BEGIN TEXT UNDER STUDY
A Post-COP Conversation

November 23, 2021

After a frenetic two weeks for RFUK and our local partners at the climate talks in Glasgow, we reflect on some of the gains, the losses, and the next steps in striving to put tropical forests and their traditional guardians at the heart of the international climate agenda. 

A declaration by 137 countries promising to halt and reverse forest loss by 2030 made the headlines but was crucially lacking in detail. To avoid repeating the failures of previous global pledges, we believe that several things must now happen: 

First, leaders need to act on the increasing evidence (and the Rainforest Foundation’s founding principle) of the vital role of indigenous peoples and other local communities in protecting tropical forests. While the announcement of a new fund to advance community land rights marks an important milestone, this still represents only a fraction of annual climate funding or subsidies for the fossil fuel industry. Our work is now to ensure this support reaches those working on the frontlines of tropical deforestation. 

Second is the need to rethink the root causes of tropical forest loss. The presentation of preliminary results from an FAO study into the direct and indirect drivers of deforestation in the Congo Basin started to unpick the long-held assumptions about the role of subsistence farming, while two new RFUK reports have pointed to the growing impact of infrastructure development and so-called ‘selective’ logging. These must now be reflected in future interventions.
END TEXT UNDER STUDY
* _PROBLEM DETAILS_:
According to the post-COP reflection, how many countries signed the declaration promising to halt and reverse forest loss by 2030?
BEGIN INFORMATION
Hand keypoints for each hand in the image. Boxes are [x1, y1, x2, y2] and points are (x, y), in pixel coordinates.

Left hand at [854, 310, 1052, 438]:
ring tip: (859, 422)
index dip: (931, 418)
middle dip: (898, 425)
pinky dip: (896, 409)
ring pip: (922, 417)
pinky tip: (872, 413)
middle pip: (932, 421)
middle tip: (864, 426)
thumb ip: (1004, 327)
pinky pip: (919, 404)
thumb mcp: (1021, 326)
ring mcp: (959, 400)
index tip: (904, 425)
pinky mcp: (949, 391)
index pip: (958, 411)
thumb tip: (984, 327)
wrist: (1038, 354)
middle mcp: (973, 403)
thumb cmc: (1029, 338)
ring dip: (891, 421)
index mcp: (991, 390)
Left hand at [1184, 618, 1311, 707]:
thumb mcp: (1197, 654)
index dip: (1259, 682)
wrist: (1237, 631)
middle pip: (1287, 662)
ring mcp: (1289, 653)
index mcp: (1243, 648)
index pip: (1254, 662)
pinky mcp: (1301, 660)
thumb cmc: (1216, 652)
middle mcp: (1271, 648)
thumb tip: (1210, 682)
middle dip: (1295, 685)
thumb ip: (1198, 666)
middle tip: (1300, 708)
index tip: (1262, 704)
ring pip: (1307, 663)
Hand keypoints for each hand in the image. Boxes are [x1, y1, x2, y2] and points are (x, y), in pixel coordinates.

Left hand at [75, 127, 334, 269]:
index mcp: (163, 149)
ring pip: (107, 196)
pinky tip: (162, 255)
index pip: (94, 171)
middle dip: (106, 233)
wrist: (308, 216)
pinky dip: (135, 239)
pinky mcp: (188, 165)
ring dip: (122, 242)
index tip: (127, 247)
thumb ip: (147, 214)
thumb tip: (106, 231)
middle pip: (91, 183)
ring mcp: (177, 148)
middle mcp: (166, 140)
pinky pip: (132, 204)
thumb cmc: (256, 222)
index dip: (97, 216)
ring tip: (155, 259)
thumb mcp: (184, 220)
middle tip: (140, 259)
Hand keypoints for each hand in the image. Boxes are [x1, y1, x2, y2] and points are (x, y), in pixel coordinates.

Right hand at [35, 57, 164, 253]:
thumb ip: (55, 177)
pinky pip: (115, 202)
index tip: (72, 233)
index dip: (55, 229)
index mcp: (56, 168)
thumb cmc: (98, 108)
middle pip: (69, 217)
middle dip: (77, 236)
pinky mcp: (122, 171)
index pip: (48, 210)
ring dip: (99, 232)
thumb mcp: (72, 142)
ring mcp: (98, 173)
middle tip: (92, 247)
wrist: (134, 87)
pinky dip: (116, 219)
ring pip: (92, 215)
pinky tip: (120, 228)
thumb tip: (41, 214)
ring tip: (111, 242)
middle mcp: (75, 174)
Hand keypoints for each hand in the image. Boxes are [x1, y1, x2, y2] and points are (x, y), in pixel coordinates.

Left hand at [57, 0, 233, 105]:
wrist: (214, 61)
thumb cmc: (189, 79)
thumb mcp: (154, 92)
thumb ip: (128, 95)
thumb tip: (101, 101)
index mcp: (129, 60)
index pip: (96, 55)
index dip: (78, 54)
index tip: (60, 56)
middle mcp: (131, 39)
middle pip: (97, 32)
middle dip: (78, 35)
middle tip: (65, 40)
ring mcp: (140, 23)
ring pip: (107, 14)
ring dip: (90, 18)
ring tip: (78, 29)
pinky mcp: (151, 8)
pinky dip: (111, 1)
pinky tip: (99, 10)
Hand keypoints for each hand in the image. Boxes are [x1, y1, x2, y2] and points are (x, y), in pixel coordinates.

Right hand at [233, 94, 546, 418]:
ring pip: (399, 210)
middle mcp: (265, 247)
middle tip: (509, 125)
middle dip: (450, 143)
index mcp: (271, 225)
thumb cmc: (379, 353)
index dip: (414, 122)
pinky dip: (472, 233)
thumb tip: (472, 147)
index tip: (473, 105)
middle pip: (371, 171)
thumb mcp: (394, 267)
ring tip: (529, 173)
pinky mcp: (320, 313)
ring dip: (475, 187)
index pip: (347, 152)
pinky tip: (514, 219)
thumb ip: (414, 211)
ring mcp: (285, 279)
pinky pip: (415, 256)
END INFORMATION
* _WRITTEN ANSWER_:
137 countries signed the declaration.